══ EXCERPTED TEXT ══
Investors breathe a sigh of relief
Econoday Simply Economics 5/8/09
By R. Mark Rogers, Senior U.S. Economist

  

Markets have steadily adopted the green shoots view of the economy.  But this past week a major hurdle stood in the way of keeping that belief — the Fed’s stress test of 19 major U.S. banks for capital adequacy.  A finding that any of the major banks were still severely distressed would have set back apparent progress for the economy.  There were leaks to the media on Wednesday about the test findings but the actual report on Thursday gave the markets what they wanted — banks that were either adequately capitalized to endure the possibility of a worsening recession or not needing too much additional capital to get there.  And during the week, economic news also added to the view that the recession is easing, albeit slowly.  Equities responded with a sigh of relief and a broad-based jump in stock prices for the week.  Bond yields and oil prices also took notice of more evidence of green shoots.


 

Recap of US Markets


 

STOCKS

Two broad factors led to significant gains for most indexes this past week — more evidence of the recession easing and banks (using school grade analogies) passing the Fed’s stress test or not needing much extra credit to get there. 

 

The week got off to a good start with pending home sales and construction outlays unexpectedly posting gains. Given the importance of housing for recovery, the pending home sales report was well received by equities.  Also, supporting the boost in stocks was a report from China that manufacturing there was improving.  Market chatter on Tuesday focused on the possibility that the Fed’s stress test of 19 major U.S. banks would find that many banks were severely undercapitalized — and stocks dipped despite the lack of news to back up the concern.  But adding to the view of an easing recession was a better-than-expected ISM non-manufacturing index.
═══
══ PROVIDED INFORMATION ══
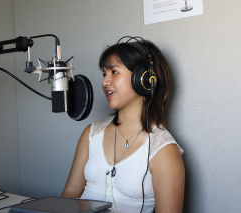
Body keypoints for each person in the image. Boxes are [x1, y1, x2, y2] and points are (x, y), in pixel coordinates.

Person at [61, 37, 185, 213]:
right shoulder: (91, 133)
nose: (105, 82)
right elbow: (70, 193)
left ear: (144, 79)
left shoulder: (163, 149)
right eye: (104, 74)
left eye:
═══
COMPLETE THE FOLLOWING:
1. According to the markets commentary, how many major U.S. banks did the Fed's stress test cover?
2. Using the markets commentary, explain why stocks dipped on Tuesday.
3. Do these statements agree with the markets commentary? Answer yes or no for each and quote the deciding words.
(a) The stress test report itself came out on Wednesday.
(b) A report from China showed manufacturing there improving.
(c) The ISM non-manufacturing index was worse than expected.

EXERCISE RESULTS:
1. 19 major U.S. banks.

2. Market chatter focused on the possibility that the Fed's stress test would find many of the 19 major U.S. banks severely undercapitalized. Stocks fell on that concern, even though no news backed it up.

3.
(a) No: "There were leaks to the media on Wednesday about the test findings but the actual report on Thursday gave the markets what they wanted"
(b) Yes: "a report from China that manufacturing there was improving"
(c) No: "a better-than-expected ISM non-manufacturing index"